Eric Hobsbawm, historiador marxista británico, sostiene que el surgimiento de algunas instituciones de origen occidental en las “zonas periféricas” del mundo “tipificaban la ‘zona de desarrollo’ o de dominio europeo, fundamentalmente la secular institución de la universidad, que no existía fuera de esa zona y, por motivos diferentes, el teatro de ópera. Ambas instituciones reflejaban la penetración de la civilización ‘occidental’ dominante.”(1)

Y el surgimiento del Teatro Colón tiene que ver precisamente con este proceso de “demarcación” de la zona desarrollada de América del Sur. Y a Argentina especialmente, o mejor a sus élites dirigentes, le interesaba demostrar que se parecía más a Europa, que a sus vecinos latinoamericanos.

A poco de haberse reinaugurado después de una larga restauración –aún no concluida-, visitamos el centenario y famoso teatro.

Se dice que es, junto a L’Scala de Milán, el teatro con mejor acústica para espectáculos musicales. Artistas de la talla de Richard Strauss, Igor Stravinsky, Arturo Toscanini y Daniel Barenboim, entre otros, han pasado por este escenario.

Mientras Europa estaba en guerra, o durante los períodos de crisis económica en la entreguerra, su escenario albergó a los artistas europeos de mayor renombre, que recalaban en “la París de Sudamérica” para hacer sus representaciones ante públicos ávidos de las estrellas europeas y de este tipo de experiencias artísticas.

Una visita a este gran teatro nos ofrece una experiencia de los sentidos. La música no sólo entra por los oídos; también por los ojos. La lira, el símbolo del teatro, culmina cada una de sus columnas, capiteles y ventanas. Obras de renombrados artistas argentinos y extranjeros cuelgan de sus muros. La cúpula interior del teatro, por ejemplo, está pintada por Raúl Soldi, y el artista plástico Guillermo Kuitca y la vestuarista Julieta Ascar diseñaron y confeccionaron el nuevo telón del teatro cuya tela tiene un tratamiento a prueba de incendios.

Dentro del Teatro Colón funciona, además, una escuela que forma bailarines, cantantes líricos, músicos, vestuaristas y escenógrafos. Sus aulas se encuentran en los dos subsuelos del teatro, por lo que las dimensiones del edificio son monumentales. Lamentablemente esta parte del coliseo aún no está incluida en la visita guiada por encontrarse en pleno proceso de restauración.

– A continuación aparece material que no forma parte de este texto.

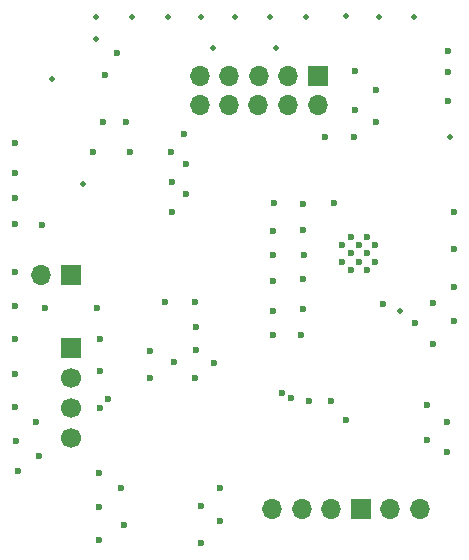
<source format=gbr>
%TF.GenerationSoftware,KiCad,Pcbnew,9.0.1*%
%TF.CreationDate,2025-10-26T23:50:52+01:00*%
%TF.ProjectId,onyks-iot-esp32-storage-rfid,6f6e796b-732d-4696-9f74-2d6573703332,rev?*%
%TF.SameCoordinates,Original*%
%TF.FileFunction,Copper,L3,Inr*%
%TF.FilePolarity,Positive*%
%FSLAX46Y46*%
G04 Gerber Fmt 4.6, Leading zero omitted, Abs format (unit mm)*
G04 Created by KiCad (PCBNEW 9.0.1) date 2025-10-26 23:50:52*
%MOMM*%
%LPD*%
G01*
G04 APERTURE LIST*
%TA.AperFunction,ComponentPad*%
%ADD10R,1.700000X1.700000*%
%TD*%
%TA.AperFunction,ComponentPad*%
%ADD11C,1.700000*%
%TD*%
%TA.AperFunction,HeatsinkPad*%
%ADD12C,0.600000*%
%TD*%
%TA.AperFunction,ComponentPad*%
%ADD13O,1.700000X1.700000*%
%TD*%
%TA.AperFunction,ViaPad*%
%ADD14C,0.600000*%
%TD*%
%TA.AperFunction,ViaPad*%
%ADD15C,0.500000*%
%TD*%
G04 APERTURE END LIST*
D10*
%TO.N,VCC*%
%TO.C,J4*%
X134200000Y-120800000D03*
D11*
%TO.N,/ESP32/RXD*%
X134200000Y-123340000D03*
%TO.N,/ESP32/TXD*%
X134200000Y-125880000D03*
%TO.N,GND*%
X134200000Y-128420000D03*
%TD*%
D12*
%TO.N,GND*%
%TO.C,U1*%
X159250000Y-111350000D03*
X157850000Y-111350000D03*
X159950000Y-112050000D03*
X158550000Y-112050000D03*
X157150000Y-112050000D03*
X159250000Y-112725000D03*
X157850000Y-112725000D03*
X159950000Y-113450000D03*
X158550000Y-113450000D03*
X157150000Y-113450000D03*
X159250000Y-114150000D03*
X157850000Y-114150000D03*
%TD*%
D10*
%TO.N,VDD33*%
%TO.C,J3*%
X155080000Y-97700000D03*
D13*
%TO.N,GND*%
X152580000Y-97700000D03*
X150080000Y-97700000D03*
%TO.N,unconnected-(J3-Pin_4-Pad4)*%
X147580000Y-97700000D03*
%TO.N,GND*%
X145080000Y-97700000D03*
%TO.N,/ESP32/MTMS*%
X152580000Y-100200000D03*
%TO.N,/ESP32/MTCK*%
X147580000Y-100200000D03*
%TO.N,/ESP32/MTDO*%
X145080000Y-100200000D03*
%TO.N,/ESP32/MTDI*%
X150000000Y-100200000D03*
%TO.N,unconnected-(J3-Pin_10-Pad10)*%
X155080000Y-100200000D03*
%TD*%
D10*
%TO.N,VDD33*%
%TO.C,J2*%
X158700000Y-134400000D03*
D13*
%TO.N,GND*%
X151200000Y-134400000D03*
%TO.N,/ESP32/PROGRAM_RXD*%
X161200000Y-134400000D03*
%TO.N,/ESP32/PROGRAM_TXD*%
X163740000Y-134400000D03*
%TO.N,/ESP32/DTR*%
X156200000Y-134400000D03*
%TO.N,/ESP32/RTS*%
X153700000Y-134400000D03*
%TD*%
D10*
%TO.N,VCC*%
%TO.C,J1*%
X134200000Y-114600000D03*
D13*
%TO.N,GND*%
X131660000Y-114600000D03*
%TD*%
D14*
%TO.N,/ESP32/EN*%
X160608000Y-117047000D03*
X157480000Y-126838000D03*
%TO.N,GND*%
X138049000Y-95758000D03*
X151257000Y-112903000D03*
X142621000Y-104140000D03*
X136017000Y-104140000D03*
X136525000Y-134239000D03*
X136525000Y-131318000D03*
X158242000Y-100584000D03*
X166116000Y-99822000D03*
X166116000Y-95631000D03*
X166116000Y-97409000D03*
X131445000Y-129921000D03*
X136652000Y-120015000D03*
X155702000Y-102870000D03*
X151384000Y-108458000D03*
D15*
X146177000Y-95377000D03*
D14*
X151257000Y-119634000D03*
D15*
X145161000Y-92710000D03*
D14*
X154305000Y-125222000D03*
X156210000Y-125222000D03*
X140843000Y-123317000D03*
X166624000Y-115570000D03*
D15*
X135200000Y-106850000D03*
D14*
X153924000Y-112903000D03*
X129667000Y-131191000D03*
X151257000Y-115062000D03*
X138430000Y-132588000D03*
X129413000Y-110236000D03*
X146812000Y-135382000D03*
D15*
X154051000Y-92710000D03*
D14*
X160020000Y-98933000D03*
X153797000Y-110744000D03*
X166624000Y-109220000D03*
X143891000Y-105156000D03*
D15*
X151003000Y-92710000D03*
D14*
X153797000Y-114935000D03*
X144653000Y-116840000D03*
X131191000Y-127000000D03*
X136906000Y-101600000D03*
X146304000Y-122047000D03*
X160020000Y-101600000D03*
X144780000Y-120904000D03*
X166624000Y-112395000D03*
X136652000Y-122682000D03*
D15*
X142367000Y-92710000D03*
D14*
X151257000Y-117602000D03*
X144653000Y-123317000D03*
X164338000Y-125603000D03*
X158115000Y-102870000D03*
X151257000Y-110871000D03*
D15*
X160274000Y-92710000D03*
D14*
X129413000Y-114300000D03*
X139192000Y-104140000D03*
X164846000Y-116967000D03*
X158242000Y-97282000D03*
X156464000Y-108458000D03*
X138811000Y-101600000D03*
X143764000Y-102616000D03*
D15*
X157443172Y-92659738D03*
X148082000Y-92710000D03*
D14*
X163322000Y-118618000D03*
D15*
X139319000Y-92710000D03*
D14*
X138684000Y-135763000D03*
D15*
X132600000Y-98000000D03*
D14*
X166624000Y-118491000D03*
X143891000Y-107696000D03*
X142748000Y-109220000D03*
X165989000Y-127000000D03*
X137033000Y-97663000D03*
X129540000Y-128651000D03*
X146812000Y-132588000D03*
D15*
X151511000Y-95377000D03*
D14*
X164846000Y-120396000D03*
X142875000Y-121920000D03*
X164338000Y-128524000D03*
X131953000Y-117348000D03*
X129413000Y-108077000D03*
X129413000Y-117221000D03*
X153797000Y-108585000D03*
D15*
X136271000Y-92710000D03*
D14*
X145161000Y-134112000D03*
X129413000Y-120015000D03*
X153797000Y-117475000D03*
X136525000Y-137033000D03*
X129413000Y-105918000D03*
X142748000Y-106680000D03*
X145161000Y-137287000D03*
X140843000Y-121031000D03*
D15*
X166243000Y-102870000D03*
X163195000Y-92710000D03*
D14*
X165989000Y-129540000D03*
D15*
X136271000Y-94615000D03*
D14*
X144780000Y-118999000D03*
X129413000Y-122936000D03*
X136398000Y-117348000D03*
X129413000Y-103378000D03*
X129413000Y-125730000D03*
X153670000Y-119634000D03*
X131699000Y-110363000D03*
X142113000Y-116840000D03*
D15*
%TO.N,VDD33*%
X162000000Y-117600000D03*
D14*
%TO.N,/ESP32/TXD*%
X152806500Y-124993500D03*
X136652000Y-125880000D03*
%TO.N,/ESP32/RXD*%
X137287000Y-125080000D03*
X152016000Y-124584000D03*
%TD*%
M02*

</source>
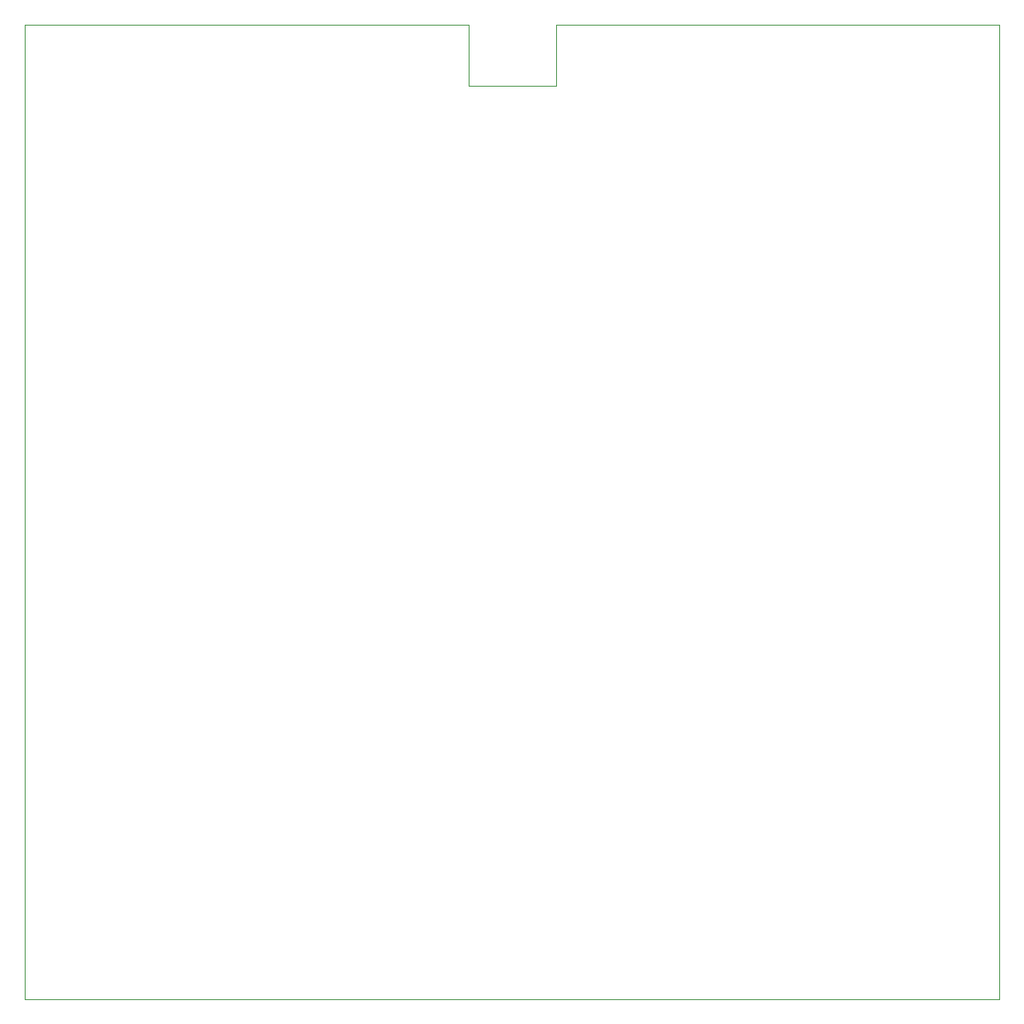
<source format=gm1>
G04 #@! TF.GenerationSoftware,KiCad,Pcbnew,(6.0.5)*
G04 #@! TF.CreationDate,2022-06-26T21:29:14+02:00*
G04 #@! TF.ProjectId,5x5x2-part2,35783578-322d-4706-9172-74322e6b6963,rev?*
G04 #@! TF.SameCoordinates,Original*
G04 #@! TF.FileFunction,Profile,NP*
%FSLAX46Y46*%
G04 Gerber Fmt 4.6, Leading zero omitted, Abs format (unit mm)*
G04 Created by KiCad (PCBNEW (6.0.5)) date 2022-06-26 21:29:14*
%MOMM*%
%LPD*%
G01*
G04 APERTURE LIST*
G04 #@! TA.AperFunction,Profile*
%ADD10C,0.100000*%
G04 #@! TD*
G04 APERTURE END LIST*
D10*
X240000000Y-38000000D02*
X240000000Y-138000000D01*
X240000000Y-138000000D02*
X140000000Y-138000000D01*
X140000000Y-138000000D02*
X140000000Y-38000000D01*
X194500000Y-38000000D02*
X194500000Y-44300000D01*
X185500000Y-38000000D02*
X140000000Y-38000000D01*
X194500000Y-38000000D02*
X240000000Y-38000000D01*
X194500000Y-44300000D02*
X185500000Y-44300000D01*
X185500000Y-44300000D02*
X185500000Y-38000000D01*
M02*

</source>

El edificio fue construido bajo la dirección de tres arquitectos diferentes a lo largo de 20 años, debido a la muerte prematura de los dos primeros (lo que creó una especie de mito o leyenda negra alrededor del Teatro por aquella época). Eso le dio a la construcción un eclecticismo único. El primer arquitecto fue Francesco Tamburini quien fue sucedido por su socio, Víctor Meano. Ambos eran italianos y por eso la primer parte de la edificación contaba con detalles propios de la arquitectura romana (la preeminencia del mármol en las paredes interiores, por ejemplo). A la muerte de Meano, el belga Jules Dormal terminó la obra e introdujo los detalles de decoración propios de la escuela francesa.

Por otra parte,  para la construcción del teatro –que comenzó en 1890- se empleó como mano de obra a inmigrantes italianos, en su mayoría, que conocían las técnicas para este tipo de edificaciones. Y fueron ellos, precisamente, el público privilegiado de la zona de Cazuela y Paraíso en los comienzos del teatro.  Estas son las tribunas más altas del teatro, reservadas para la plebe, con una entrada por la calle por donde entraban las carrozas, y la imposibilidad de ver el escenario. Sin embargo, muchos músicos expertos hoy en día utilizan estas ubicaciones para escuchar conciertos de cámara ya que se dice que es un lugar único para oír música.

El teatro es testigo vivo de la historia. Sus muros nos permiten acercarnos a finales del siglo XIX y ver la gran influencia que la inmigración tuvo en la construcción de la identidad nacional. Y por otra parte, su construcción acercaba a las élites deseosas de tener su propio teatro de ópera a Europa, a la civilización que con tanta admiración y respeto miraban continuamente.

 

 María Laura Mazzoni -De la redacción

 

(1) Eric Hobsbawm, La era del Imperio (1875-1914), Crítica, pg. 33.